SOURCE TEXT:
Visa's current ad campaign, Life Takes Visa, is visually interesting, sometimes silly and usually clever.
Its newest TV component, "Transactional Fluidity," takes a swipe at cash, which strikes me as an atypical target for an attack ad. The 60-second spot is a highly choreographed play in a deli, where everything works like clockwork, including the Visa-swiping customers. That is, until one person pays with cash, throwing the finely tuned dance into disarray.
Besides villifying cash, the ad suggests to me that if you really want to be just like everybody else, you should use a Visa card.
Only weirdos and iconoclasts use cash, eh? Well, I'm ever in the deli in the Visa ad, I'm paying with pennies.
Visa says that what its new campaign "is really about are the people who stand up to life’s challenges, laugh at its jokes, savor its sweetness and continue down its unpredictable path."
I'm not sure how that statement fits with making an enemy out of cash, which the ad protrays as severely uncool. But the ad does fit with somebody else's agenda.

YOUR INSTRUCTIONS: Duplicate the part of the post on Visa's ad campaign that opens with the words containing "Visa's current ad" and closes with "dance into disarray.".

Dataset items:
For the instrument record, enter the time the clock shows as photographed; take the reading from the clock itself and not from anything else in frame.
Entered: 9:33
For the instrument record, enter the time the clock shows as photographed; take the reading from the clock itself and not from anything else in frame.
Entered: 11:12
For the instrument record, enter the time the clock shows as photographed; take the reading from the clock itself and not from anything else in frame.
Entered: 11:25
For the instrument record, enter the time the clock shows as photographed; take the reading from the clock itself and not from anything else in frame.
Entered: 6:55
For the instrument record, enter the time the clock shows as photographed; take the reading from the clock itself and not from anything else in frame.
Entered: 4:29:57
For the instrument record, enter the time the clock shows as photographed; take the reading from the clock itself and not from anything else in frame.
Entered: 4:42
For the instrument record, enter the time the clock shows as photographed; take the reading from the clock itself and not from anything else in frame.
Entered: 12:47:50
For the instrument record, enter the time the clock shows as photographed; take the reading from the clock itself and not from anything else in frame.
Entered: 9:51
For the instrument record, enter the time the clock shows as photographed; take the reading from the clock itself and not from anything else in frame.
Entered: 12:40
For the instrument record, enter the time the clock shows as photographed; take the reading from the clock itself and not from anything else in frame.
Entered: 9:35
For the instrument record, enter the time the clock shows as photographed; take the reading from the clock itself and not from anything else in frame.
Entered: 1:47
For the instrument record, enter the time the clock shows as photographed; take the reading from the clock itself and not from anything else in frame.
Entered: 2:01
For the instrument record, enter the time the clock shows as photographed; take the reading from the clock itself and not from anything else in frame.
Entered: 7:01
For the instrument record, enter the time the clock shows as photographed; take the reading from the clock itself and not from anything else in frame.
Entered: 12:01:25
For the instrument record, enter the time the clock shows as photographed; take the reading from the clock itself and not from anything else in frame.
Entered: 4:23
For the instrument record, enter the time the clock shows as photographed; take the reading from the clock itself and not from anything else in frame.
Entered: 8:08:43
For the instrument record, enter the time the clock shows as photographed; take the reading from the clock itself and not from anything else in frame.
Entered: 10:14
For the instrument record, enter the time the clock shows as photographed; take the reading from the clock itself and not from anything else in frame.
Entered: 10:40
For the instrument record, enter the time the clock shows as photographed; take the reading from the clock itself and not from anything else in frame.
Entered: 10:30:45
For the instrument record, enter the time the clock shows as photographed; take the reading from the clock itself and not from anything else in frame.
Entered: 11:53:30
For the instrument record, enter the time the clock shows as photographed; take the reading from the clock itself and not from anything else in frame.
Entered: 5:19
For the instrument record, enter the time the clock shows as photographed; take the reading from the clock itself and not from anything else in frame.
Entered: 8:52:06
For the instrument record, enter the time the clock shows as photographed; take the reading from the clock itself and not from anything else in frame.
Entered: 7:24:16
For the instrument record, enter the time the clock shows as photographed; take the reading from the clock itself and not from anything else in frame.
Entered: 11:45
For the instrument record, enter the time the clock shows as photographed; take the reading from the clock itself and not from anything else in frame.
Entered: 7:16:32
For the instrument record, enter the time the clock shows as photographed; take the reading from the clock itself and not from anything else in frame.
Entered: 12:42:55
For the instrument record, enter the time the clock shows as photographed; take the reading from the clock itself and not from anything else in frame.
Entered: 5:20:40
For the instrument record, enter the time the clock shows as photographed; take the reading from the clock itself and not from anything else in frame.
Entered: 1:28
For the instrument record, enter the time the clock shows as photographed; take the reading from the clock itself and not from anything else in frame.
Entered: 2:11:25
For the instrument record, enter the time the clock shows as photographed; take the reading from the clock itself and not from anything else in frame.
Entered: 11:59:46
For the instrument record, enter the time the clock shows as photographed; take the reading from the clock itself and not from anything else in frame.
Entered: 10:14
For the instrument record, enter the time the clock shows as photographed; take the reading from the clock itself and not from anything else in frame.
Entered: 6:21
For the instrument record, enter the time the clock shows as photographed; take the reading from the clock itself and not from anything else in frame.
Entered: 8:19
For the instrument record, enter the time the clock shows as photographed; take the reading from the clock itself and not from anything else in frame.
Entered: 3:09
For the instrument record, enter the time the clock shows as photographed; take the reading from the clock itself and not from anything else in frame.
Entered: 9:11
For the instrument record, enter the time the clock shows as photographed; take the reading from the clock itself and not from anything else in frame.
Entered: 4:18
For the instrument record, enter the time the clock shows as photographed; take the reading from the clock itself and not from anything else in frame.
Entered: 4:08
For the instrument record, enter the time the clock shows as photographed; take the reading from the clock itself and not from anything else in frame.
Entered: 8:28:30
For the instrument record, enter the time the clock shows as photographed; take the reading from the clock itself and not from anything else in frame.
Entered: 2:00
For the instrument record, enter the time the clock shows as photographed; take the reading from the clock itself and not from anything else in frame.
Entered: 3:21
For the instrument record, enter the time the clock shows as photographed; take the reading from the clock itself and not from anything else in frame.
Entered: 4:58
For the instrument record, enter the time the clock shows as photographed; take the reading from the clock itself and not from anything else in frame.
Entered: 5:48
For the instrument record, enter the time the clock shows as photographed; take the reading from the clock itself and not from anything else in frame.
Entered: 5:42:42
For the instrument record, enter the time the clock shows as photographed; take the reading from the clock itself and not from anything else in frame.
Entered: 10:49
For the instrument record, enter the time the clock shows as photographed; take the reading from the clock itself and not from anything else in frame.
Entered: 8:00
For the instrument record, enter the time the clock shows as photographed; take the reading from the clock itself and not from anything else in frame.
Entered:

OUTPUT FOR THIS TASK:
Visa's current ad campaign, Life Takes Visa, is visually interesting, sometimes silly and usually clever.
Its newest TV component, "Transactional Fluidity," takes a swipe at cash, which strikes me as an atypical target for an attack ad. The 60-second spot is a highly choreographed play in a deli, where everything works like clockwork, including the Visa-swiping customers. That is, until one person pays with cash, throwing the finely tuned dance into disarray.